A principios de este año, de hecho, se conoció la primera sentencia judicial que anulaba la hipoteca y permitía la dación en pago al considerar nula la cláusula de responsabilidad personal universal (recogida en el artículo 1911 del Código Civil) por considerarla abusiva. El fallo fue dictado por el Juzgado Mercantil nº 10 de Barcelona.

Por si no fuera suficiente con la respuesta judicial, al sector financiero se le suman las decisiones políticas para hacer frente al problema de los desahucios y proteger a las familias más vulnerables. Con ese fin, el Gobierno puso en marcha en 2012 el Código de Buenas Prácticas, que incluía medidas como permitir la dación en pago, suspender lanzamientos y reestructurar las deudas. Según los cálculos del Ministerio de Economía, desde su puesta en marcha ha permitido que unas 7.000 familias se hayan acogido a la dación en pago, que se hayan suspendido 24.000 lanzamientos y que se hayan acordado 38.500 reestructuraciones de deuda.

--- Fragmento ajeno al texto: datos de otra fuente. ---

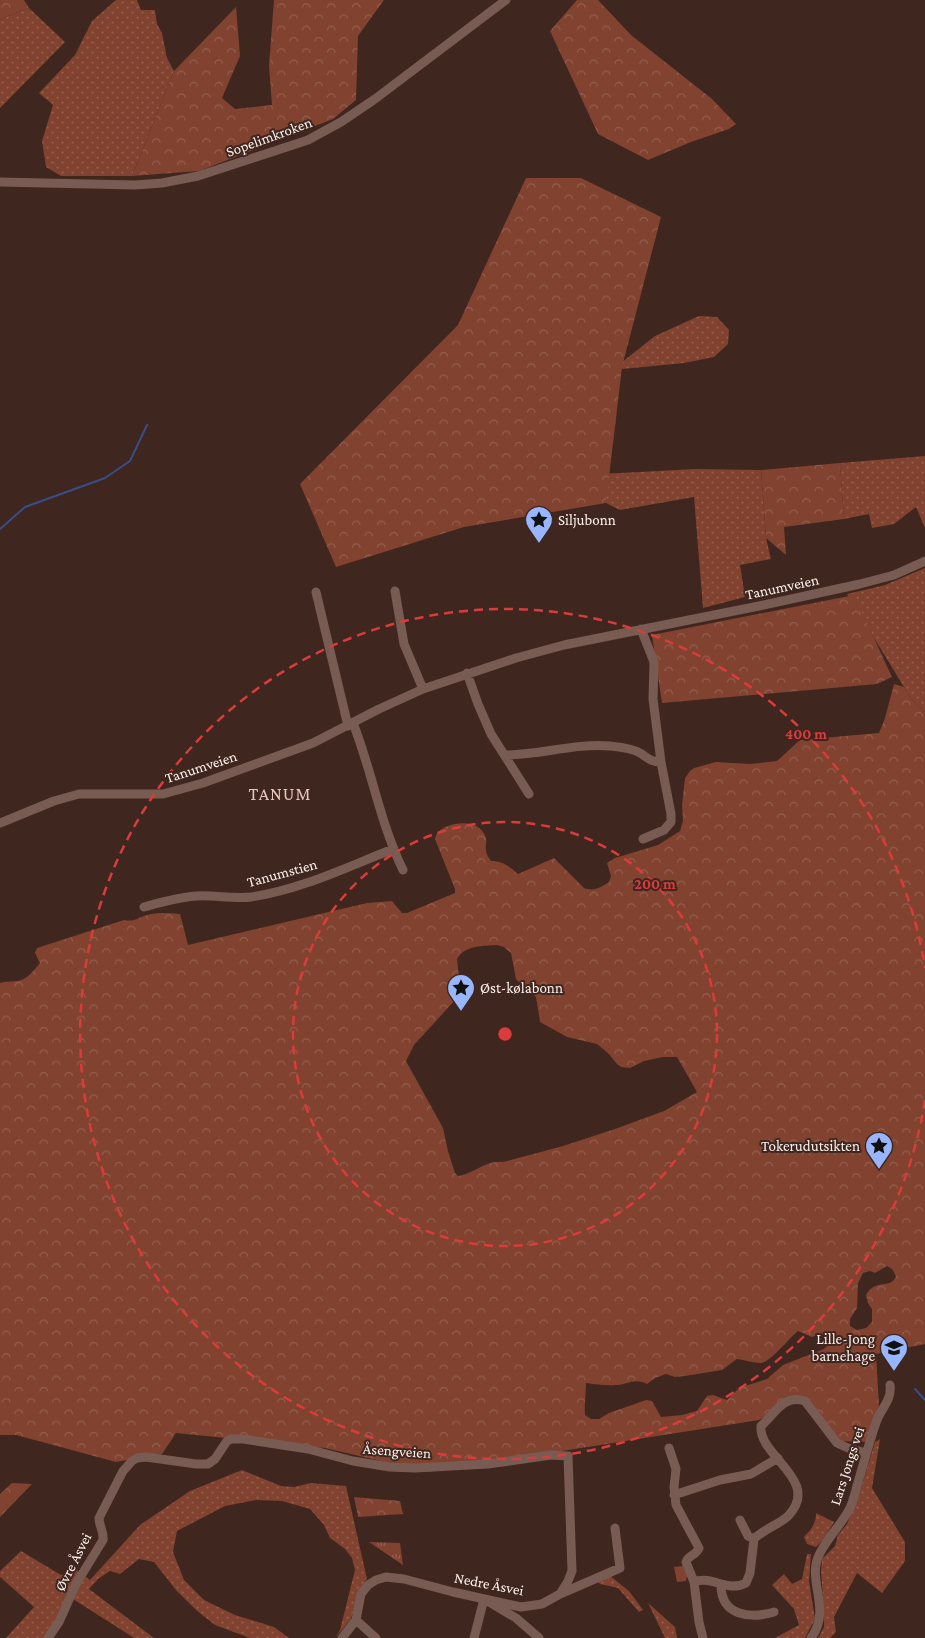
<svg xmlns="http://www.w3.org/2000/svg" width="925" height="1638" viewBox="0 0 925 1638" font-family="'Crimson Pro',serif">
<style>
.grass{fill:url(#grass-dots)}
.forest{fill:url(#forest-crowns);fill-rule:evenodd}
.park{fill:url(#park-tufts)}
.pitch{fill:#814230}
.lines{fill:none;stroke-linecap:round;stroke-linejoin:round}
.stream{stroke:#364e89;stroke-width:2}
.minor{stroke:#785c53;stroke-width:9}
.ring{fill:none;stroke:#da3c3c;stroke-width:2.5;stroke-dasharray:9 6}
.labels{text-anchor:middle;stroke-width:4;stroke-linejoin:round;paint-order:stroke}
.street-label{font-size:15px;fill:#fef0ec;stroke:#3f261f}
.poi-label{font-size:15px;fill:#fef0ec;stroke:#3f261f;text-anchor:start}
.quarter-label{font-size:18px;letter-spacing:1px;fill:#e7c6bc;stroke:#3f261f}
.centre{fill:#da3c3c;stroke:#3f261f;stroke-width:2.5}
.ring-label{font-size:15px;text-anchor:middle;font-weight:bold;fill:#da3c3c;stroke:#3f261f;stroke-width:4;stroke-linejoin:round;paint-order:stroke}
</style>
<defs>
<pattern id="grass-dots" width="8" height="8" patternUnits="userSpaceOnUse" patternTransform="scale(1.25)"><rect width="8" height="8" fill="#814230"/><path d="M2 2h.1M6 6h.1" fill="none" stroke="#945e4e" stroke-width="1.8" stroke-linecap="round"/></pattern>
<pattern id="forest-crowns" width="20" height="18" patternUnits="userSpaceOnUse" patternTransform="scale(1.25)"><rect width="20" height="18" fill="#814230"/><path d="M2 6a3 3 0 1 1 6 0M12 15a3 3 0 1 1 6 0" fill="none" stroke="#945e4e"/></pattern>
<pattern id="park-tufts" width="24" height="20" patternUnits="userSpaceOnUse" patternTransform="scale(1.25)"><rect width="24" height="20" fill="#814230"/><path d="M3 7l-1-3M5 7V3M7 7l1-3M15 17l-1-3M17 17v-4M19 17l1-3" fill="none" stroke="#945e4e"/></pattern>
</defs>
<rect width="100%" height="100%" fill="#3f261f"/>
<path class="grass" d="M116 0H137L141 10H155L157 24 162 33 167 58 174 71 132 176H61L46 167 42 141 53 105 39 93 75 55 92 21Z
M29 8 65 42 0 108V19Z
M699 316 717 317 729 330 728 344 714 357 684 363 612 370 655 336Z
M925 456V528L916 507 894 524 872 528 869 514 844 519 840 463Z
M696 469 761 470 766 538 771 559 740 565 745 597 703 608 694 497 620 510 606 503 601 474Z
M925 568V712L912 700 847 594 885 585Z
M880 1439 872 1488 905 1542V1561L882 1593 857 1573 834 1617 836 1632 830 1638H818L824 1627V1613L821 1571 822 1559 835 1546 838 1535 847 1524 858 1498 875 1442Z
M242 1470 281 1486 294 1487 311 1483 346 1486 367 1579 361 1587 351 1619 335 1638 340 1630 355 1570 352 1558 345 1549 330 1538 324 1525 310 1509 282 1501 256 1500 225 1506 177 1531 173 1552 184 1580 204 1600 235 1615 274 1627 289 1638H250L215 1625 196 1610 176 1590 154 1562 139 1559 120 1574 110 1571 98 1579 89 1589 154 1638H134L73 1599 47 1638H6L34 1607 0 1577V1571L21 1551 61 1575 70 1572V1565L90 1580 140 1525 190 1491Z
M816 1513 834 1522 824 1539 816 1547 807 1544 804 1537C811 1530 816 1524 816 1513Z
M807 1554H811L809 1581 815 1619 805 1638H775L799 1625 794 1609 772 1585 784 1574 792 1584 802 1579Z
M610 1576 629 1591 643 1610 639 1612 618 1588 600 1584 597 1581Z
M648 1603 675 1627 677 1638H665Z"/>
<path class="forest" d="M0 0H24L29 8 0 19Z
M274 0H384L358 36 356 100 333 119 199 171 132 176 174 71 236 7 240 56 222 98 235 109 272 105 269 66Z
M577 0H598L631 35 712 99 736 124 729 129 691 142 648 160 598 134 550 31Z
M526 178H581L661 217 622 367 606 503 464 527 336 567 300 484 458 325Z
M840 463 844 519 784 527 786 555 766 538 761 470Z
M854 595 892 677 877 684 662 703 652 635Z
M894 684 904 687 912 700 925 712V1344L876 1354 879 1406 866 1442 835 1441 803 1399 759 1420 428 1472 325 1448 176 1433 162 1454 116 1462 16 1435H0V983C6 981 11 982 17 981 27 980 34 970 40 963L35 953 37 948 124 920C135 922 137 918 147 915 158 912 169 913 180 914L188 945 367 903 392 901 402 913H407L455 893V889L435 839C436 832 442 828 448 826 462 821 481 822 486 838 487 842 485 846 486 850 486 854 489 858 491 861 503 861 509 866 518 874L554 858 584 888C595 892 601 887 609 882L611 876 607 863 615 858 658 845 680 831 683 821 682 805 685 778 690 771 694 768 716 762 750 764 777 761 800 740 879 733 885 718ZM497 945 504 947 511 953 516 979 524 987 530 990 536 997 540 1022 567 1037 597 1044 609 1054 617 1064 621 1067 630 1068 644 1061 663 1057H677L697 1092 664 1111 615 1129 563 1146 503 1162C485 1160 474 1174 458 1176L455 1173 448 1151 443 1128 406 1061 414 1045 456 999C462 987 458 972 457 959 465 945 483 946 497 945ZM887 1266 892 1269 896 1276C891 1290 875 1278 866 1295L868 1303 872 1309V1322L866 1328 857 1330 850 1326V1319L857 1308 858 1283 863 1273 870 1271 875 1273ZM798 1331 812 1337 820 1334 828 1336 829 1344 824 1349 783 1365 767 1379 739 1388 727 1400 713 1395 707 1396 697 1411 682 1415 661 1417 652 1401 646 1400 609 1413 599 1419H591L585 1415C584 1404 586 1393 586 1383 595 1384 606 1386 615 1385 627 1385 635 1377 647 1384L655 1378 666 1374 675 1377 685 1376 722 1370 737 1359C744 1360 755 1363 761 1363 771 1362 789 1338 798 1331Z
M12 1483 32 1484 0 1517V1494Z
M354 1497 400 1501 403 1514 358 1517Z"/>
<path class="park" d="M369 1542 400 1543 403 1565Z"/>
<path class="pitch" d="M683 1566 687 1576 686 1581 677 1582 674 1567Z"/>
<g class="lines">
<path class="stream" d="M0 529 25 507 105 478 130 461 147 425
M915 1389 925 1400"/>
<path class="minor" d="M0 182 135 185 162 183 198 176 308 140 341 122 375 99 506 0
M395 591 404 644 423 689
M316 592 348 726
M641 629 654 662 653 699 661 762 671 814V822L664 830 643 839
M467 673 478 704 491 734 529 794
M353 723C372 771 380 823 403 870
M505 755C540 755 575 743 610 746 620 747 632 748 640 753 648 758 651 762 661 762
M0 823 54 801 79 794H163L203 783 313 743 379 709 423 689 516 658 564 645 759 606 860 584 894 575 925 561
M144 907C162 902 179 897 197 896 215 895 233 899 251 897 300 890 347 867 393 849
M669 1448 676 1469 674 1487 676 1505 699 1548C697 1555 688 1555 686 1562L694 1582
M674 1495 720 1480 751 1474 778 1458
M740 1520 748 1536 754 1539
M721 1585C721 1616 750 1619 774 1612
M560 1594 620 1568 615 1528
M48 1638 59 1622 76 1584 103 1540C104 1531 99 1526 99 1518L123 1471 132 1461 137 1458 146 1457 196 1464H208L215 1459 227 1441 231 1439H243L308 1449 353 1461 390 1467 415 1468 488 1464 551 1455 568 1456 572 1571 568 1581 560 1594 542 1604 521 1607 453 1592 404 1579 386 1577 376 1580 368 1585 361 1594 356 1620 376 1638
M342 1638 356 1620
M474 1638 484 1599 516 1618 539 1638
M703 1638 699 1622 694 1582C713 1575 727 1593 746 1583L750 1573 754 1539C765 1528 781 1524 789 1515 821 1480 758 1456 761 1426 776 1413 783 1394 805 1401L837 1443 848 1448 866 1453
M811 1638C833 1608 805 1580 820 1553 828 1537 842 1524 850 1508 854 1499 856 1489 859 1479 865 1459 870 1439 877 1420 882 1407 892 1400 890 1385"/>
</g>
<g class="ring">
<circle cx="505" cy="1034" r="212"/>
<path d="M925 1100A425 425 0 1 1 925 968"/>
</g>
<defs>
<symbol id="sight-pin" viewBox="-11 -11 22 30"><path d="M0 17L-7.5 6A9.5 9.5 0 1 1 7.5 6Z" fill="#97b6fd" stroke="#3f261f"/><path d="M0-6L1.8-2.2L6-1.7L2.9 1.2L3.7 5.4L0 3.3L-3.7 5.4L-2.9 1.2L-6-1.7L-1.8-2.2Z" fill="#111"/></symbol>
<symbol id="school-pin" viewBox="-11 -11 22 30"><path d="M0 17L-7.5 6A9.5 9.5 0 1 1 7.5 6Z" fill="#97b6fd" stroke="#3f261f"/><path d="M0-5L7-2L0 1L-7-2ZM-4 1L0 2.5L4 1V4Q0 6-4 4Z" fill="#111"/></symbol>
</defs>
<g fill-rule="evenodd">
<use href="#sight-pin" x="523" y="504" width="32" height="43"/>
<use href="#sight-pin" x="445" y="972" width="32" height="43"/>
<use href="#sight-pin" x="863" y="1130" width="32" height="43"/>
<use href="#school-pin" x="878" y="1332" width="32" height="43"/>
</g>
<g class="labels">
<g class="street-label">
<text transform="translate(269 137) rotate(-20)" y="5">Sopelimkroken</text>
<text transform="translate(782 587) rotate(-12)" y="5">Tanumveien</text>
<text transform="translate(201 767) rotate(-18)" y="5">Tanumveien</text>
<text transform="translate(282 873) rotate(-15)" y="5">Tanumstien</text>
<text transform="translate(397 1451) rotate(4)" y="5">Åsengveien</text>
<text transform="translate(847 1466) rotate(-72)" y="5">Lars Jongs vei</text>
<text transform="translate(73 1562) rotate(-63)" y="5">Øvre Åsvei</text>
<text transform="translate(489 1584) rotate(11)" y="5">Nedre Åsvei</text>
</g>
<g class="poi-label">
<text x="558" y="525">Siljubonn</text>
<text x="480" y="993">Øst-kølabonn</text>
<text x="860" y="1151" text-anchor="end">Tokerudutsikten</text>
<text x="875" y="1344" text-anchor="end">Lille-Jong<tspan x="875" dy="17">barnehage</tspan></text>
</g>
<g class="quarter-label">
<text x="280" y="800">TANUM</text>
</g>
</g>
<circle cx="505" cy="1034" r="8" class="centre"/>
<g class="ring-label">
<text x="806" y="739">400 m</text>
<text x="655" y="889">200 m</text>
</g>
</svg>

Los peligros de ser avalista

A pesar de que la figura está en desuso, lo cierto es que no podemos olvidar los riesgos que supone ser avalista. Como decíamos unas líneas más arriba, el avalista asume un riesgo indirecto: el artículo 1911 del Código Civil es el que contempla la obligación del deudor de responder con sus bienes presentes y futuros de las deudas, una obligación que atañe tanto al prestatario como a quien le respalda.

A fin de cuentas, ser avalista significa ser solidariamente responsables de la deuda contraída por un tercero hasta el punto de responder con nóminas, pensiones hasta el mínimo inembargable, saldos, fondos de inversión, acciones, inmuebles…, y durante toda la vida del préstamo, incluso si fallece el deudor. Si es el avalista quien fallece, la responsabilidad se mantiene y son sus herederos quienes deben responder en caso de incumplimiento de pago por parte del prestatario. Por tanto, los expertos recomiendan analizar muy bien las consecuencias antes de avalar a otra persona.